Chapman spends much time charting the evolution of the Communist Internationals, and describing how the Communist Party ultimately supported the pre-existing idea of Black national consciousness, which Chapman recognized as fundamental to the Black Radical Tradition. He ultimately concludes that Black national consciousness is a necessary condition for both the liberation of the Black masses in the United States, as well as any global socialist revolution. This is a good book for anyone who wants a broad overview of the relationship between the socialist movement and the Black Liberation struggle. However, I think more could have been said about the struggles the Communist Party had with organizing white people and ridding itself (and the white working class more broadly) of anti-Blackness. While Chapman focused on the history of the Communist Party organizing in the "Black Belt" South, he did not mention whether the Communist Party ever tried to look inward and organize white working class communities on anti-racist, pro-Black Liberation grounds. Perhaps this is an analysis for another time.
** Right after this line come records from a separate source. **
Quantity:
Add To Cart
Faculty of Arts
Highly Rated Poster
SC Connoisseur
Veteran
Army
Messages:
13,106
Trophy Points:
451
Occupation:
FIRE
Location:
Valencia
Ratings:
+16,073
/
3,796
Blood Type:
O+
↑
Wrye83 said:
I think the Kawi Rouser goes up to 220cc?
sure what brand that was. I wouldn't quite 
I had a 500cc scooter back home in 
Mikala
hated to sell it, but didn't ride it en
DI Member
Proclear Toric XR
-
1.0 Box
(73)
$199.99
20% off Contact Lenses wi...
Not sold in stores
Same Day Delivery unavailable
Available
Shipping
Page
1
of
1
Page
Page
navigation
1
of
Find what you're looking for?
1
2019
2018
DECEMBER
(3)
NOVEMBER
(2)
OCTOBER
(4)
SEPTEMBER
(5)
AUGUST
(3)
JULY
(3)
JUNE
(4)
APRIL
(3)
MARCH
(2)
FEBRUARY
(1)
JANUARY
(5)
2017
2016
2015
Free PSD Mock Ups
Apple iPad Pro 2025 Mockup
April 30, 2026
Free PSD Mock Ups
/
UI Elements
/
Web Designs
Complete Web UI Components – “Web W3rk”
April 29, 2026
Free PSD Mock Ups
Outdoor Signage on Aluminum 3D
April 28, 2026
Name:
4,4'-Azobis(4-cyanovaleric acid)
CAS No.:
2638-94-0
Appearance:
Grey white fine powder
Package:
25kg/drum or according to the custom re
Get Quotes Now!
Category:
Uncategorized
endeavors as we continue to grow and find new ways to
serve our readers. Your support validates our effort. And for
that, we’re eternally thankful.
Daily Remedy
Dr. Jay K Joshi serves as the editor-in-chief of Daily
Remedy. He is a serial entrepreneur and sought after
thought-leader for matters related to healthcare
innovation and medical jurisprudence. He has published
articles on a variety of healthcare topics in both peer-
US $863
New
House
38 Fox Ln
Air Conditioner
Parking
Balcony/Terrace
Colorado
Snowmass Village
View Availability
Quick read, covers a lot of history, and polemical (a good thing). A sophisticated primer, even if on the surface that sounds like a contradiction. A little too dogmatic but that is a breath of fresh air in an academy obsessed w ~nuance.~ hes an organizer, not an academic!
Genuinely one of the most well written and concise pieces of Marxist history I’ve ever read,, if you’re looking to get a Marxist Leninist history of the movement against national oppression and capitalism in America you can’t do much better than this. With almost every major point that’s made being backed up or clarified with a reference or quotation of a different text the book also serves as a great opener to other works that focus on either the specific national oppression of Black people in the United States or of the national question and marxism more broadly. This constant use of well chosen quotations made the text more compelling, as it feels more like a collaborative effort between Chapman and other radicals and historians than the work of a single man. To end with a cliche, Mao said “no investigation no right to speak”, Chapman has undeniably done the work of investigation, and I only hope he gets more opportunities to speak like this.
Frank Chapman's book gives a great argument for the national character of the Black Belt in the Southern USA. Relatively low intensity in terms of political theory, but dense in its historical information, this book connects the international communist movement to the struggle for black liberation in America. All aspiring communists and comrades should read this book, and consider that the FRSO derives much of its theory from the same line of national liberation.
very good introduction to black liberation and socialism in the united states. goes into just the right amount of depth in every section. couldn't put it down -- read it now!